Pour l’environnement, les déchets agricoles ne seront plus sources de pollution, mais utilisés pour produire de l’énergie propre pour la communauté, une possibilité bénéfique pour les régions non desservies par les réseaux nationaux d’électrification. Et la pyrolyse utilisée pour produire le Biochar n’émet pas de gaz à effet de serre sur toute la ligne, et aucune énergie fossile n’est utilisée.
La production du Biochar, une technologie à populariser
Contrairement à la plupart des études réalisées dans les universités, et qui restent dans les tiroirs sans un impact direct sur la vie des communautés, l’équipe dirigée par le Professeur Akpagana ne compte pas s’arrêter juste à cet aspect de recherche et travaux d’universitaires.
‘Les collectivités locales font partie des partenaires à sensibiliser que nous avons ciblés pour se saisir de cette opportunité pour leur développement (…) Dans l’agenda, d’ici à fin mars, nous débuterons cette démarche.’
‘Certes, tout le monde parle de l’énergie solaire, mais les recherches en la matière, en Afrique subsaharienne sont à un niveau moins avancé (…) L’énergie hydroélectrique, nous en avons déjà dans nos pays, avec la dernière inauguration du barrage d’Adjrarala, en fin de l’année dernière par les chefs d’États béninois et togolais’, poursuit-il.
Aussi, la biomasse, quand on en parle, on pense aux ressources ligneuses. Cette recherche que nous avons effectuée et dont la technologie sera popularisée, doit proposer des alternatives à nos populations. Et cela doit aussi passer par la sensibilisation des décideurs en l’occurrence les parlementaires, pour une vraie décentralisation de la technologie.
Et cette popularisation, a déjà débuté après la première phase du projet pour que chaque Togolais moyen puisse la connaitre et l’utiliser, à travers conférences et séances de présentation.
En attendant le positionnement des entreprises togolaises sur la technologie
À ce niveau, nous n’avons pas encore d’entreprise demandeuse de la technologie pour sa commercialisation, précise le Professeur.
Mais cela ne saurait tarder puisqu’il y a au moins les trois possibilités d’utilité.
Pour le moment, nous travaillons avec des ferronniers pour la fabrication du fourneau de combustion, et également des démonstrations de fabrication à des catégories socioprofessionnelles qui utilisent le feu, la chaleur dans leurs activités quotidiennes.
La priorité est de travailler avec ces personnes formées pour qu’elles soient à même de fabriquer cette technologie à coûts réduits, et rendre accessible au commun de tous.
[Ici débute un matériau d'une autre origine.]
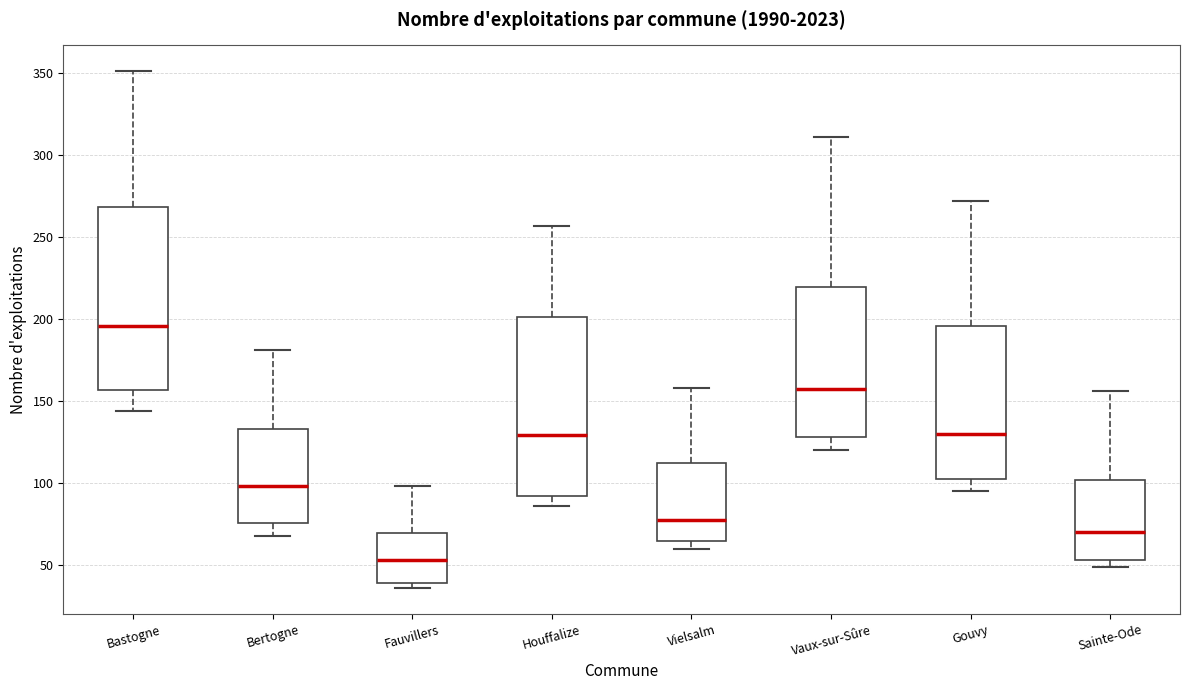

Where does the lower whisker of the box for Vaux-sur-Sûre end on the y-axis? The values are not printed on the chart, so give them approximately, as read against the axis.

120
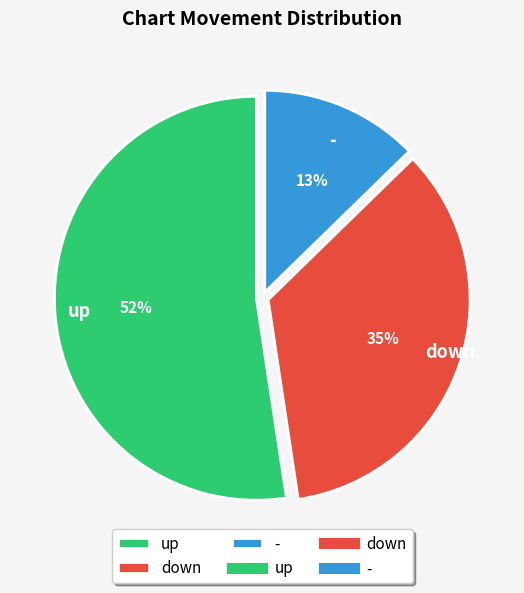

Rank the categories by value from highest to lowest.

up, down, -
C’est donc le lieu de convier toutes et tous à ‘attacher de l’importance à ce projet, parce que aujourd’hui, nous sommes au siècle de la technologie et du savoir. Quand on est ignorant, on reste toujours dans le sous-développement.’
‘Le souhait est que cette étude que nous menons depuis un certain nombre d’années déjà, puisse être l’étincelle qui va déclencher beaucoup d’activités auprès des ONG, des collectivités locales, des personnes qui s’impliquent à leur niveau individuel pour le développement de notre pays, le Togo.’